■ **TASK STATEMENT**
Check each line of the entries. Copy the ones that contain the string "accept".

*** Opening of WORKING DATA ***

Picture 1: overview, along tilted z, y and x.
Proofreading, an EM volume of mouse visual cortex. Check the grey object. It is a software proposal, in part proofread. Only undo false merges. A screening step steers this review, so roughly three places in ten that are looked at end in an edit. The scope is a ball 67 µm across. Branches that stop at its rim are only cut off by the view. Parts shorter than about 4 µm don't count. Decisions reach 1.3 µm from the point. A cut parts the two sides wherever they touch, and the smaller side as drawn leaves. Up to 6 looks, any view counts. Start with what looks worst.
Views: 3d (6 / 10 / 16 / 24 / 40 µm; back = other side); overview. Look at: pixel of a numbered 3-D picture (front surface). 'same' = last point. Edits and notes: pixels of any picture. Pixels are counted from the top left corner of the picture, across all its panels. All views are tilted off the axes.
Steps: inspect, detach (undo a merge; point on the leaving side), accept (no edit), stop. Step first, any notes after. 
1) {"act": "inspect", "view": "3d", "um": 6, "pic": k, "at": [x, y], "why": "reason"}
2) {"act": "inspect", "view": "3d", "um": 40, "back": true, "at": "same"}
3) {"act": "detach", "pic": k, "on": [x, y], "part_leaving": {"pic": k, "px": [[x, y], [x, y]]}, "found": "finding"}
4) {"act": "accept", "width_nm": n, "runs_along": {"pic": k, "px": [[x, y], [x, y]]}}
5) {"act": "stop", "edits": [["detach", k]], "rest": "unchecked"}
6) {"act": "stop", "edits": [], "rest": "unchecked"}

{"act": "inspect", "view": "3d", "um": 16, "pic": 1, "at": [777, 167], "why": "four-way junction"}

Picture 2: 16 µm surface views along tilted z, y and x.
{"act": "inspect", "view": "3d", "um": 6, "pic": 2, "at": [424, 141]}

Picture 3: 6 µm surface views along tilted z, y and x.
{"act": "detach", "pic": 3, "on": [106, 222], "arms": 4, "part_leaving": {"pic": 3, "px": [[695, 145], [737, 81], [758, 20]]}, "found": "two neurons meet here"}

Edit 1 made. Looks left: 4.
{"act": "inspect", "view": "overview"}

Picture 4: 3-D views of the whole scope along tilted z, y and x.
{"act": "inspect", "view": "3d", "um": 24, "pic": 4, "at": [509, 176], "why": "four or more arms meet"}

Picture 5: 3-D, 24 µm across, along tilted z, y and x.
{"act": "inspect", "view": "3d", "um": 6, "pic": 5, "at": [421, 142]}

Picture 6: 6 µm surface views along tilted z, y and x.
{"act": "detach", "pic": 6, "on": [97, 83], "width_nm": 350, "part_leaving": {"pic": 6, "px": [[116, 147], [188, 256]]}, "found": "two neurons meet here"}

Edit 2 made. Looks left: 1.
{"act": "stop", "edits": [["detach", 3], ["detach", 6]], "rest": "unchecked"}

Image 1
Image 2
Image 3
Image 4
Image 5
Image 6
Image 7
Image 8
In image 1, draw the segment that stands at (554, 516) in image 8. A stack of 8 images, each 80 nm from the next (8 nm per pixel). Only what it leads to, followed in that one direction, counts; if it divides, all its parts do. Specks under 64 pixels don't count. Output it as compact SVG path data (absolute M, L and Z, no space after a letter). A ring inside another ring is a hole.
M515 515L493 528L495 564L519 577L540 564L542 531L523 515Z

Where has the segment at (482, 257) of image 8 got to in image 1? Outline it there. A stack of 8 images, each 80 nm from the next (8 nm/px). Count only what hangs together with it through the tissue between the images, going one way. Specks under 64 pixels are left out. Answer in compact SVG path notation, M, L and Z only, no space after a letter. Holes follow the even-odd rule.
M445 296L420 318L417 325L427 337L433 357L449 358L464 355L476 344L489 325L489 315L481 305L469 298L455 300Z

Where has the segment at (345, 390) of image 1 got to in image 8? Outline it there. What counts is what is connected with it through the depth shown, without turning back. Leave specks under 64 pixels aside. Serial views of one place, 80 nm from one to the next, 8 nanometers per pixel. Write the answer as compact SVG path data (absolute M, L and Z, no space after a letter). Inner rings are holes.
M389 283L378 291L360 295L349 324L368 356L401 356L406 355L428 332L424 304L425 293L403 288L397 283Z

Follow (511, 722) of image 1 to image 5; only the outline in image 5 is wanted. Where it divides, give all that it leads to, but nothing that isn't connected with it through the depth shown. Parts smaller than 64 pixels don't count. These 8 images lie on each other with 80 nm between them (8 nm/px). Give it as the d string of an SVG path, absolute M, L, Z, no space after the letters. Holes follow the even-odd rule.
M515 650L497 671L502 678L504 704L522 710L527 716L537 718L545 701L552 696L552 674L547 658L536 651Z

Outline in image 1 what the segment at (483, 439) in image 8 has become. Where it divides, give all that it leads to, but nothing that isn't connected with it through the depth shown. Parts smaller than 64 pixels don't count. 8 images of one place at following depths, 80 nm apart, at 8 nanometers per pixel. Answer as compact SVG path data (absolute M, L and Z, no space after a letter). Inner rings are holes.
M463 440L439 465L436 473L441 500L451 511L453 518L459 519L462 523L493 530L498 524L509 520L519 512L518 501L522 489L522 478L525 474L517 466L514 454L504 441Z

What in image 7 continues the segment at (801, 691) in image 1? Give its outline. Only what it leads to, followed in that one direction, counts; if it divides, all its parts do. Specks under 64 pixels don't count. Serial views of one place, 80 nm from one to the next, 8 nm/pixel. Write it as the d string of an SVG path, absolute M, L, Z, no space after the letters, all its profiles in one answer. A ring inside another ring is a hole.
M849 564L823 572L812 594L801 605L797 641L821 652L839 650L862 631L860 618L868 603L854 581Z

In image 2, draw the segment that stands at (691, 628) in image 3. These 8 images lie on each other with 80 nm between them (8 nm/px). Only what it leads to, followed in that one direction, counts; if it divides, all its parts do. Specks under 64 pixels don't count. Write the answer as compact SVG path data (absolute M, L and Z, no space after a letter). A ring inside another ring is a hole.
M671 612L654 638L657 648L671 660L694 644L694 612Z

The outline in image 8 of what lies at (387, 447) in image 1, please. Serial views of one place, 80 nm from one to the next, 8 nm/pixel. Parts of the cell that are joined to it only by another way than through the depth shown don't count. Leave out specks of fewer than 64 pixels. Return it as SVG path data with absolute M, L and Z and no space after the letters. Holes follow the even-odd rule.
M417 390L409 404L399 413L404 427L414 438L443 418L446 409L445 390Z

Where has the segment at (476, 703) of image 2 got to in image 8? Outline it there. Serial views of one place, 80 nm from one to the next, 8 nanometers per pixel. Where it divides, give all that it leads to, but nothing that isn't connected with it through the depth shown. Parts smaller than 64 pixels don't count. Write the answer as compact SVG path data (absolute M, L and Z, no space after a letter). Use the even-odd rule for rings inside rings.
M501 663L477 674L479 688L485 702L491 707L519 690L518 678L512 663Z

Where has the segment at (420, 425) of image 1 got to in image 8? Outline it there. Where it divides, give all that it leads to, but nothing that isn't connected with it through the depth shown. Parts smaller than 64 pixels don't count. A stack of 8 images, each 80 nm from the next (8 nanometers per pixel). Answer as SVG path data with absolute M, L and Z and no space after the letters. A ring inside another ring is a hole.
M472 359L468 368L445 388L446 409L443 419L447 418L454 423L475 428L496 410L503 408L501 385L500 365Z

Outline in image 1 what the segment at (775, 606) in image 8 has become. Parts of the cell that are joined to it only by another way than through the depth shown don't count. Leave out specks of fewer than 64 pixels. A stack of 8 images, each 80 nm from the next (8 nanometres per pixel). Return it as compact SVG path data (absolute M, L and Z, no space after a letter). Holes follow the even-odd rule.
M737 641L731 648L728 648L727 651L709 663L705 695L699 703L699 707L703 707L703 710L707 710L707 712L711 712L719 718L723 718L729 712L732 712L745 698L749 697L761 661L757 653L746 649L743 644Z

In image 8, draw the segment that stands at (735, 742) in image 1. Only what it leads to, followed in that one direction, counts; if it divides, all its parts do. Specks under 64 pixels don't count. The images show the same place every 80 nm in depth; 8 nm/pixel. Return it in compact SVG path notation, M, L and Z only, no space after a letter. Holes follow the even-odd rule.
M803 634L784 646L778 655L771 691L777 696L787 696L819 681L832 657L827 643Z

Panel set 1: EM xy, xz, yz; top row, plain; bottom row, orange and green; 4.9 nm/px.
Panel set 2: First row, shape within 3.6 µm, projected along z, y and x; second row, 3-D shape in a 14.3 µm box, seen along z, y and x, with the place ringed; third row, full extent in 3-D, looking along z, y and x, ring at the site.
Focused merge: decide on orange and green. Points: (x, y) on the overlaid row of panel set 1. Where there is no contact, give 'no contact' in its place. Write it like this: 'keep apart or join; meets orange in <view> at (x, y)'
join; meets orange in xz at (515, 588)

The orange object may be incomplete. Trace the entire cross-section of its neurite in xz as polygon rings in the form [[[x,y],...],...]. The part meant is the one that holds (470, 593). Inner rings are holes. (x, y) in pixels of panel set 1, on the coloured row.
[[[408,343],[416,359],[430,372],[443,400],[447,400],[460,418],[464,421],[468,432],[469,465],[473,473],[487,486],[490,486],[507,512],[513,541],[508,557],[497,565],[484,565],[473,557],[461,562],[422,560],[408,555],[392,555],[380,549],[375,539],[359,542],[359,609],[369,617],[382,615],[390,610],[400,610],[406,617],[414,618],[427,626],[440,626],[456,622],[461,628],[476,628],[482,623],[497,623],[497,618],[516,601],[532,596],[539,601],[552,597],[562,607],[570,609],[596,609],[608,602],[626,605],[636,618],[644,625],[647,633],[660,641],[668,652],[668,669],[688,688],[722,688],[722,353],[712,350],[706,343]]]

*** Close of WORKING DATA ***

■ **ANSWER TO THIS PROBLEM**
Steps: inspect, detach (undo a merge; point on the leaving side), accept (no edit), stop. Step first, any notes after. 
4) {"act": "accept", "width_nm": n, "runs_along": {"pic": k, "px": [[x, y], [x, y]]}}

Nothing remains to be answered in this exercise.